Pourtant, dès son discours d’investiture de second mandat, le Président Boni Yayi s’est engagé publiquement à ne pas modifier la constitution pour solliciter un troisième mandat, un engagement réaffirmé maintes et maintes fois depuis : citons notamment la dernière rencontre avec le Pape Benoit XVI en novembre 2012, lors de ses vœux en début d’année 2013 et puis tout récemment lors de sa conférence de presse du 7 février à Paris, au lendemain de son déjeuner de travail avec François Hollande au sujet de la crise malienne.
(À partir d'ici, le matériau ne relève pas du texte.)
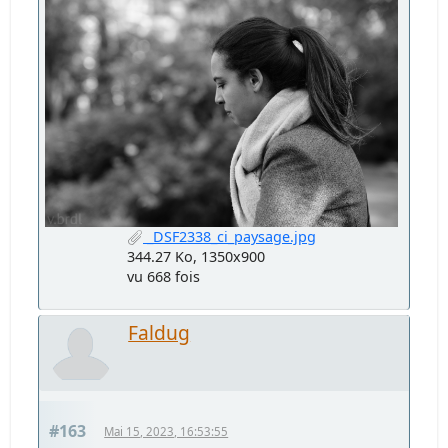
_DSF2338_ci_paysage.jpg
344.27 Ko, 1350x900
vu 668 fois
Faldug
#163
Mai 15, 2023, 16:53:55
En outre, le Président Boni Yayi a demandé à ce que l’Assemblée adopte sur son initiative une disposition visant à exclure du champ du référendum cette question du mandat présidentiel, chose acquise depuis la loi du 18 janvier 2012. Concrètement, seule une majorité qualifiée des 4/5ème des députés rendrait désormais une telle modification constitutionnelle éventuellement possible. Autrement dit, la défense de Patrice Talon résiste bien mal à l’épreuve des faits. Par ailleurs, si les opposants et partisans de Boni Yayi peuvent se battre sur les choix politiques du Gouvernement, la démocratie et l’Etat de droit sont bel et bien ancrés au Bénin, depuis l’entrée en vigueur de la constitution de 1990 et renforcés depuis, notamment à l’initiative de Boni Yayi qui a par exemple aboli la peine de mort et modernisé le code électoral béninois.

En vérité, les faits qui sont reprochés à Patrice Talon relèvent tout bonnement du droit pénal commun. La procédure d’extradition en cours d’instruction permettrait à la justice béninoise de faire son travail et à la filière coton de retrouver un peu de sérénité, le tout, in fine, dans l’intérêt des Béninois.